Monday, November 22, 2010

Data Center Cash Outlays vs. Data Center Costs

By David Gross

An odd statement that I hear a lot is that "power is the biggest cost in a data center".   This idea has been repeated so frequently, it's become an assumption for some industry followers, especially in the press.   Now while power is a major cost, it's often not the largest, especially because data center tenants really need to distinguish costs from cash outlays to get the best returns on their investments in power and space.  

Part of the problem with some approaches to evaluating data center costs is that there's a bad tendency to force a number next to each category of expenses.   Assign one number to servers, another to storage, one to power, and so forth.  This distorts the true economic picture of a data center operation, because recurring personnel costs are extremely low, which means every data center owner or lessor has the choice of buying or renting just about every aspect of their data center operation.   But if you try to boil everything down to an amortized cost, the true economics of the operation get lost in that forced calculation.

Actual Operating Costs vs. Accounting Operating Costs
Power can be self-generated with wind, solar, or backup generators, but for the most part it gets paid for on a monthly basis - either by the amp or by the kWh.    If you look at a typical co-lo contract, it comes out to about 25-30% of total charges.  In terms of public companies, CoreSite reports that about 25% of its revenue comes from power.   

In addition to power, people, and rent (in the case of a colo/REIT customer), the other major operating cost is telecom circuits, which can become significant for a heavily cross-connected customer, a customer buying extended cross-connects, or one needing 100 Megabits or more out of the facility.   Equinix gets 20% of its revenue in North America from telecom services, and that doesn't include what its customers pay third party transit providers.   While telecom costs can be much lower than power expenses, they are also far more variable based on customer requirements.

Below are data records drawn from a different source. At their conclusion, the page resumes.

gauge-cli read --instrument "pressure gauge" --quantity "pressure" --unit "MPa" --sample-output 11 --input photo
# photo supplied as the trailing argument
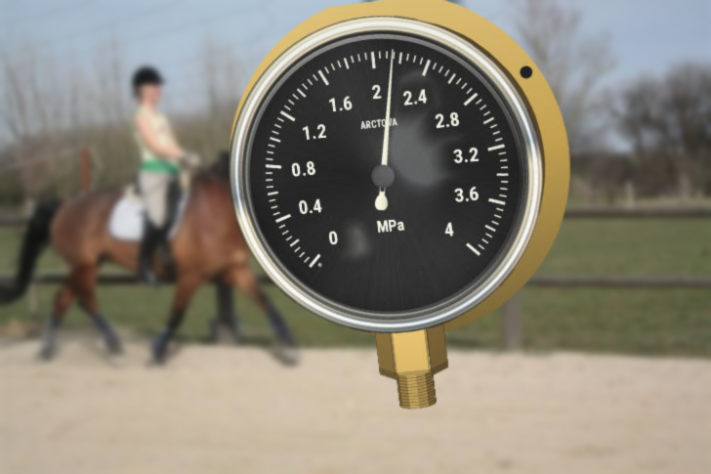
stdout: 2.15
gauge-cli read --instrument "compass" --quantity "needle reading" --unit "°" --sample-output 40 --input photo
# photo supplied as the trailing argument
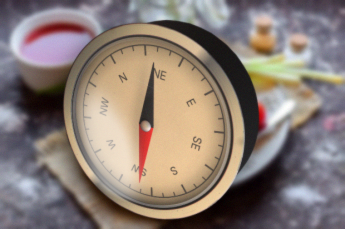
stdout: 220
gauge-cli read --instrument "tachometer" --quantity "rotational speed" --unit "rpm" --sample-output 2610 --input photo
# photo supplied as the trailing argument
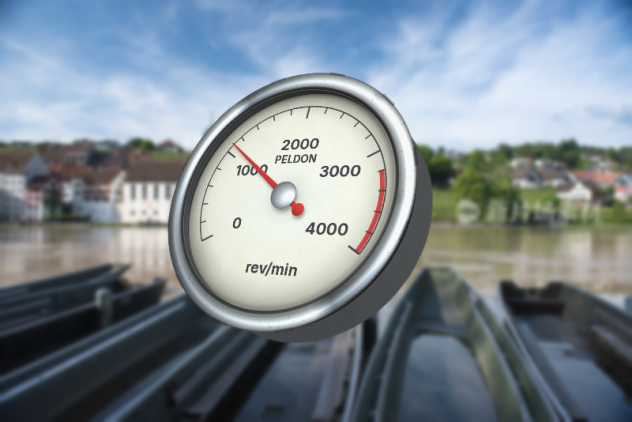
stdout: 1100
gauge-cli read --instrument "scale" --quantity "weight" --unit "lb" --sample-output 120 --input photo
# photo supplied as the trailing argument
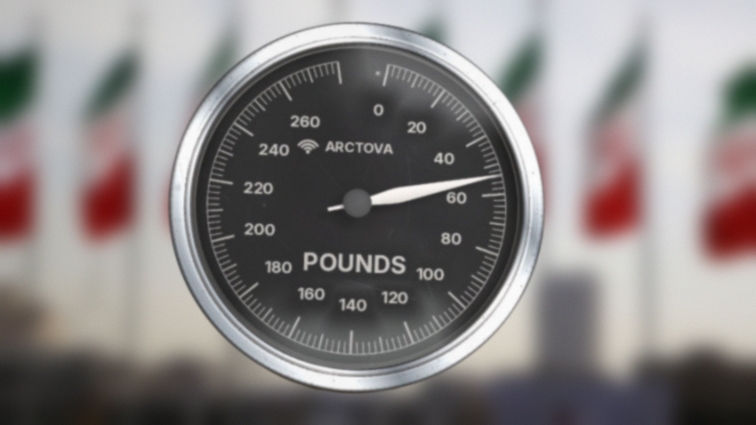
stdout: 54
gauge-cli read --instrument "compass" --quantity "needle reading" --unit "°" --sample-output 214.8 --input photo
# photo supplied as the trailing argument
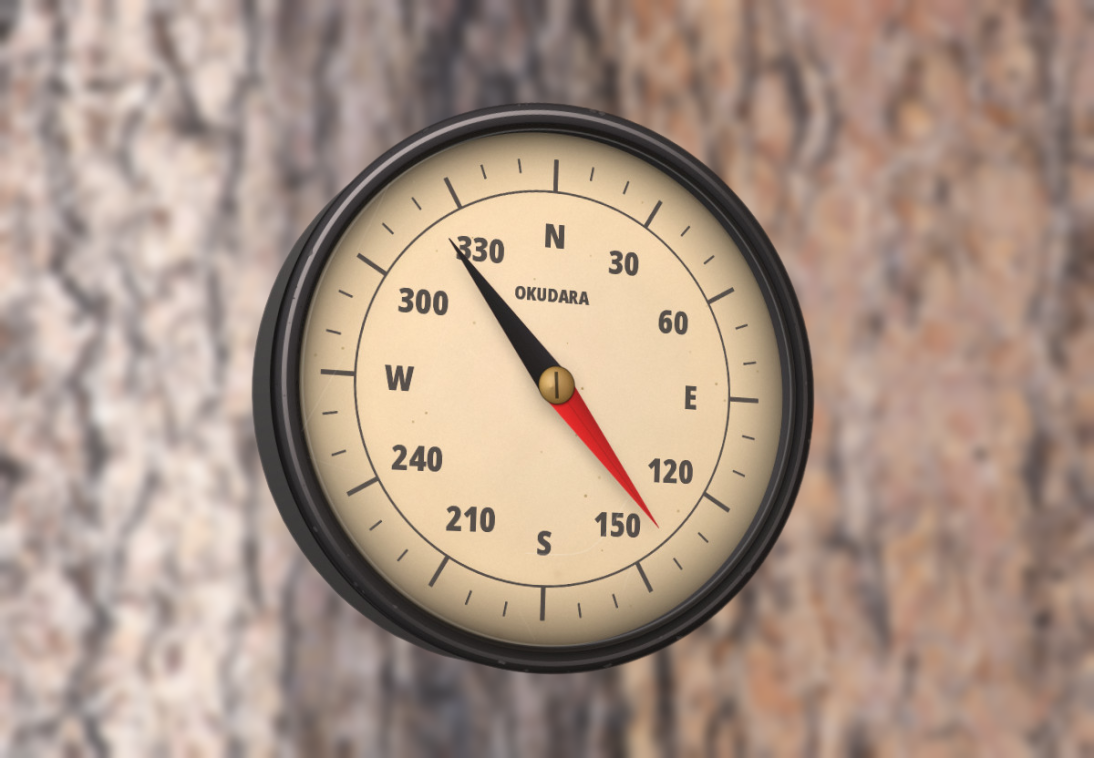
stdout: 140
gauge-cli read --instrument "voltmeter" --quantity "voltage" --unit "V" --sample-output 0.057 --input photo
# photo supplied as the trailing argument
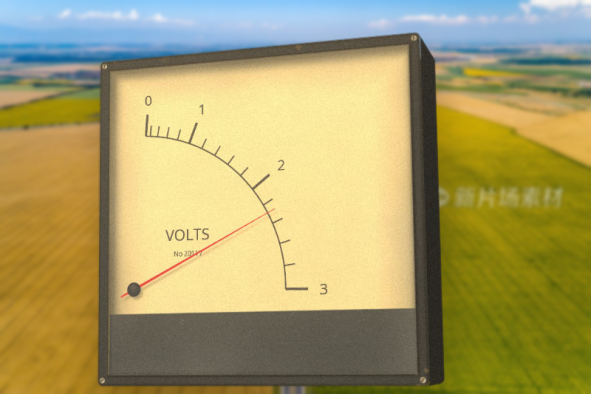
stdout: 2.3
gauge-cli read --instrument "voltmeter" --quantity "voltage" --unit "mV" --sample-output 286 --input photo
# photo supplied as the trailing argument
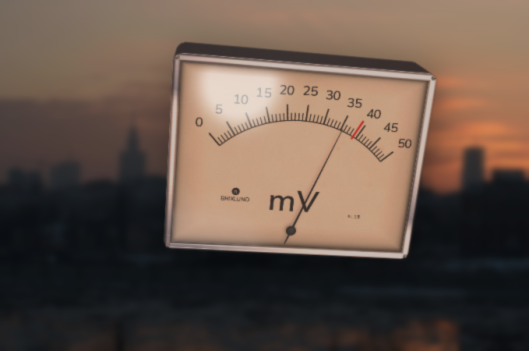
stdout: 35
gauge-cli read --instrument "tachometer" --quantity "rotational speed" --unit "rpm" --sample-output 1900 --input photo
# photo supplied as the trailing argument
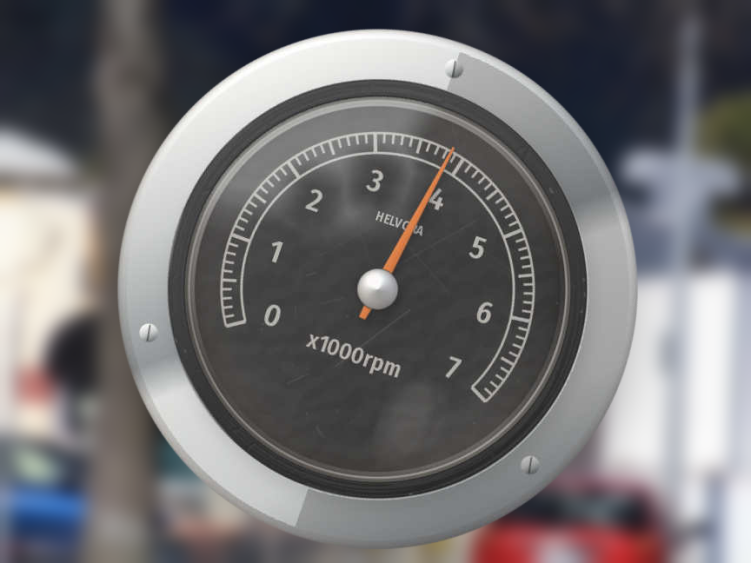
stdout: 3850
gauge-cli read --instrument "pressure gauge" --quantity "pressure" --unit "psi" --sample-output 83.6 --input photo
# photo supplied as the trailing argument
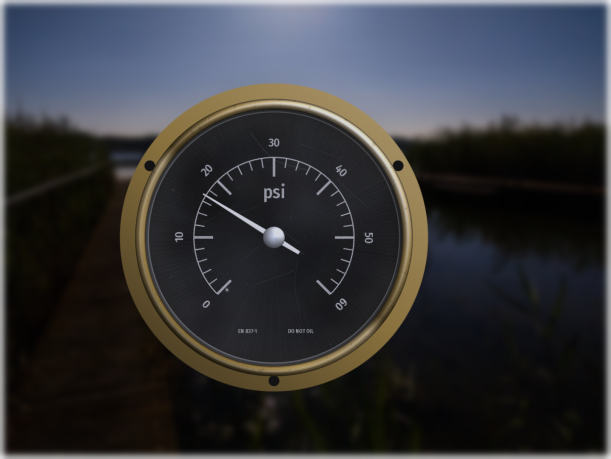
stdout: 17
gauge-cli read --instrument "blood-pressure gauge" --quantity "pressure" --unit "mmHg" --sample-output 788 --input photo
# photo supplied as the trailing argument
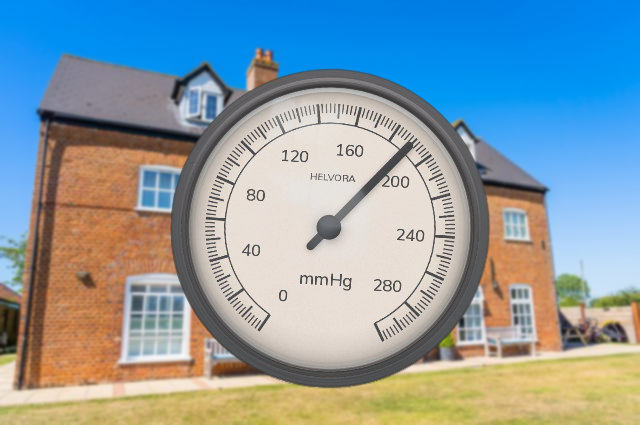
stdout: 190
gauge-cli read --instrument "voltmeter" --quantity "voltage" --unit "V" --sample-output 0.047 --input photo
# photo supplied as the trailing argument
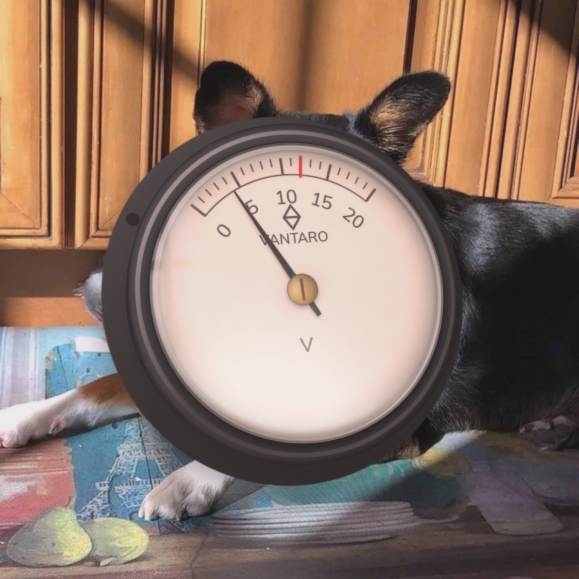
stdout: 4
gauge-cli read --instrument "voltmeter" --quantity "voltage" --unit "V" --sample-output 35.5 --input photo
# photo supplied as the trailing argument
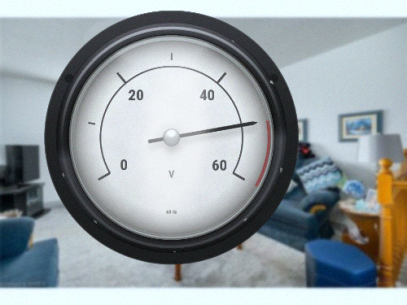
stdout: 50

But once you get past power, rent, and telecom services, there are all the servers, storage arrays, and network equipment boxes to buy.   In one scenario, I estimated the loaded capital cost per server for all of this equipment, plus software licenses, to be about $8,000, or around $25,000 per square foot.    Now the temptation here is to amortize this over 36 or 60 months and call it something-hundred per foot per month.   The problem with doing this is that you can lease the equipment, finance it through low cost debt or high cost equity, and you can cluster purchases in a handful of months - making a straight-line depreciation figure a financial accounting abstraction that has nothing to do with your economic reality.   The point is that these are fixed costs with a lot of  financing and purchase options, and throwing one number out there to cover them buries the economics of owning (or leasing) these assets.

What I recommend is not to force a number in per month, but to aggregate the cash outlays, and then NPV them at the corporate cost of capital, as well as other interest rates to determine the sensitivity to your discount rate.    This is the only way to get a true picture of the economic costs.    Additionally, leasehold improvements can be incorporated into this analysis as well.  Then the objective should be to minimize the NPV, not the amortized monthly cost, because no matter what you're paying for power, cross-connects, or bandwidth, your data center is an asset-heavy, not a people-heavy, operation.